- **Task**
Starting at the line that contains "scientific name: Liolaemus pictus" and ending at the last line of the material, rewrite those lines with "common name" changed to "vernacular name" and everything else left as it is.
::::
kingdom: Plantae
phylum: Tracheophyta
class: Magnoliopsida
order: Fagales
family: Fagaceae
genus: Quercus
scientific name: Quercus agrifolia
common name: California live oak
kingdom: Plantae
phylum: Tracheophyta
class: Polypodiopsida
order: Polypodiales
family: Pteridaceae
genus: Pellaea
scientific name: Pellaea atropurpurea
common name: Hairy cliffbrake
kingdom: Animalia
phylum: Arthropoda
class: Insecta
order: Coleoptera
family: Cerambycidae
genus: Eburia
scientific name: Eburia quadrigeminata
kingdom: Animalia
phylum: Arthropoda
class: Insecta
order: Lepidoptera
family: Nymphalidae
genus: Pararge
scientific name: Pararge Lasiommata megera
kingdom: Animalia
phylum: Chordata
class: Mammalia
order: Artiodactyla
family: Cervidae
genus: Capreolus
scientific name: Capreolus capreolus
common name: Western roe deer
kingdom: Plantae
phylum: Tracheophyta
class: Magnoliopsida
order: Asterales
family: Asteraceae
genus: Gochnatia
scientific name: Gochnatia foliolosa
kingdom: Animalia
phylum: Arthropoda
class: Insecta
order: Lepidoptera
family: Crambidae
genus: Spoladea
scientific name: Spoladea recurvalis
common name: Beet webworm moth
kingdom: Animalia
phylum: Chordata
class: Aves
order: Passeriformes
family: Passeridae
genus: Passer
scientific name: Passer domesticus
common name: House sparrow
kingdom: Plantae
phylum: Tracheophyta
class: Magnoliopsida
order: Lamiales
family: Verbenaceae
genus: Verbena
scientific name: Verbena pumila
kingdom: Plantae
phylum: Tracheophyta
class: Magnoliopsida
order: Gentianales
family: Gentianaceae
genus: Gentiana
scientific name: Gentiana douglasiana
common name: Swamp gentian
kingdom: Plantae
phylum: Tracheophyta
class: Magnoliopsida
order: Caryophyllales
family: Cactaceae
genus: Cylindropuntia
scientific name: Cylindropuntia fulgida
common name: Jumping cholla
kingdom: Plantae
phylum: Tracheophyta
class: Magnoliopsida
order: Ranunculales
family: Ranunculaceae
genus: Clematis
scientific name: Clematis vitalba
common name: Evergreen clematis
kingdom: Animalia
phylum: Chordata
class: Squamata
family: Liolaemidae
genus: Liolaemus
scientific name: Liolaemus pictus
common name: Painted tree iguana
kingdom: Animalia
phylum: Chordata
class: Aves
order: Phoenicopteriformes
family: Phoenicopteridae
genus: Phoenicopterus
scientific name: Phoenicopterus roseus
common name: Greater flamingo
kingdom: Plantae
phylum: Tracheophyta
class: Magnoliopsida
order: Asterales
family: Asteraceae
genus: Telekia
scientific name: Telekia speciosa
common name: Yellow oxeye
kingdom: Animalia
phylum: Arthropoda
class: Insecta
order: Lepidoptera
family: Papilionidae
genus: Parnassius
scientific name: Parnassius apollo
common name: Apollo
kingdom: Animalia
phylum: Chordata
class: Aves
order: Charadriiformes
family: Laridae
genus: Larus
::::
- **Answer in full**
scientific name: Liolaemus pictus
vernacular name: Painted tree iguana
kingdom: Animalia
phylum: Chordata
class: Aves
order: Phoenicopteriformes
family: Phoenicopteridae
genus: Phoenicopterus
scientific name: Phoenicopterus roseus
vernacular name: Greater flamingo
kingdom: Plantae
phylum: Tracheophyta
class: Magnoliopsida
order: Asterales
family: Asteraceae
genus: Telekia
scientific name: Telekia speciosa
vernacular name: Yellow oxeye
kingdom: Animalia
phylum: Arthropoda
class: Insecta
order: Lepidoptera
family: Papilionidae
genus: Parnassius
scientific name: Parnassius apollo
vernacular name: Apollo
kingdom: Animalia
phylum: Chordata
class: Aves
order: Charadriiformes
family: Laridae
genus: Larus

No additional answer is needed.